ByteDanceのゴーグルに関する記事の「TikTokの親会社」で始まる段落から最後までの範囲で、アルファベットで書かれた語をすべて、出てくる順に重複なしで挙げてください。

文書抜粋.
======

性能よりも必要な機能と装着しやすさが大切

ByteDanceが独自の複合現実ゴーグルを開発中とのうわさ

Munenori Taniguchi

Image:Alex3dArtist/Shutterstock.com

TikTokの親会社ByteDanceが、複合現実(Mixed Reality:MR)ゴーグル製品の開発に取り組んでいると報じられている。

開発コードネームを「Swan」というこの製品は、Picoがこれまでに扱ってきたゴーグルやヘッドセットとはタイプが異なる。どうやら新製品は、ヘッドセットとスマートグラス(スマートメガネ)と呼ばれる製品の中間に位置するサイズ。既存の製品ならBigscreen Beyondと称するVRヘッドセットに近いものになりそうだ。

======

提供データ.

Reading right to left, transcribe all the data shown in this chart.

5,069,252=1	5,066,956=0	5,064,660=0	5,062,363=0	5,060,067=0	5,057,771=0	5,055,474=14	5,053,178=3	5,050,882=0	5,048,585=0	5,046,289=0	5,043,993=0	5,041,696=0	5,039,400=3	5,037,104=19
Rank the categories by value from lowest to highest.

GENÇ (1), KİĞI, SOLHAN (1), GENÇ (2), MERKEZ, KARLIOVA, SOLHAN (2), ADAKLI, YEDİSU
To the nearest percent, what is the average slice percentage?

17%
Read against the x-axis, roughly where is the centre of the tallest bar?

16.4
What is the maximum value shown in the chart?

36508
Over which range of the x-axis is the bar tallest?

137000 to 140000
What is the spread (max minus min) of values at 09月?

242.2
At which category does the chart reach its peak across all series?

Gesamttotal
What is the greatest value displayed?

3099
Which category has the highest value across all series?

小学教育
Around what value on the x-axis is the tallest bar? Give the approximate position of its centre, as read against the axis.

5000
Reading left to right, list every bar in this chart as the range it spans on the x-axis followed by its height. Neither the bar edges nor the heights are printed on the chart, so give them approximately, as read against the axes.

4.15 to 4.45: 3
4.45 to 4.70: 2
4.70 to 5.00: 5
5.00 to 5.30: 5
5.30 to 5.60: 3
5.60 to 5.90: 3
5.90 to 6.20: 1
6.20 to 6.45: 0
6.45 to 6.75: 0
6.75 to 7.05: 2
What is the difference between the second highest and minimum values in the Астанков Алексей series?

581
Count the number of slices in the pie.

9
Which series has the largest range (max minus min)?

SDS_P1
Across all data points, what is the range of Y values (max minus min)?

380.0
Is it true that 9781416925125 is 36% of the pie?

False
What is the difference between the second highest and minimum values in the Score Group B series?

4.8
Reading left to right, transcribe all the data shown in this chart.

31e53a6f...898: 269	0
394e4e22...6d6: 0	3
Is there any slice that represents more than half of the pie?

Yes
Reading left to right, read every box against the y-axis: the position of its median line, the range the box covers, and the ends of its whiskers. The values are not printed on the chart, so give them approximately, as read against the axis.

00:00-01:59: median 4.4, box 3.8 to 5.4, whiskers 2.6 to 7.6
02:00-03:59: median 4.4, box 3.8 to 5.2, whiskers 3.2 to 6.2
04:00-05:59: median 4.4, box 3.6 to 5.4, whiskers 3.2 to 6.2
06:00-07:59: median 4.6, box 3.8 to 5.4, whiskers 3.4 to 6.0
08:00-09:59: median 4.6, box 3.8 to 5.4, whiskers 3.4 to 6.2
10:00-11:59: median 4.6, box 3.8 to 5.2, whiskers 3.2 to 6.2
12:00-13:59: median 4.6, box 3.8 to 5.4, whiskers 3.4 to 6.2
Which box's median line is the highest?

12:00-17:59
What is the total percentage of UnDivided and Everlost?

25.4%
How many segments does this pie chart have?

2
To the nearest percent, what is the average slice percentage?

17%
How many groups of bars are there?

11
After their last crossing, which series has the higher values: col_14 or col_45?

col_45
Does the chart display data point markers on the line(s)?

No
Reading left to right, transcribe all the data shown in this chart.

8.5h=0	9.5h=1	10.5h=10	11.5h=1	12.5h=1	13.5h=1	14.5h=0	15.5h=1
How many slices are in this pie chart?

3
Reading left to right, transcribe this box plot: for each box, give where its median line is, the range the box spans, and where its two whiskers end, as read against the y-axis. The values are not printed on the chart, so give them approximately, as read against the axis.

======

完成した回答.
TikTok、ByteDance、Mixed Reality、MR、Swan、Pico、Bigscreen Beyond、VR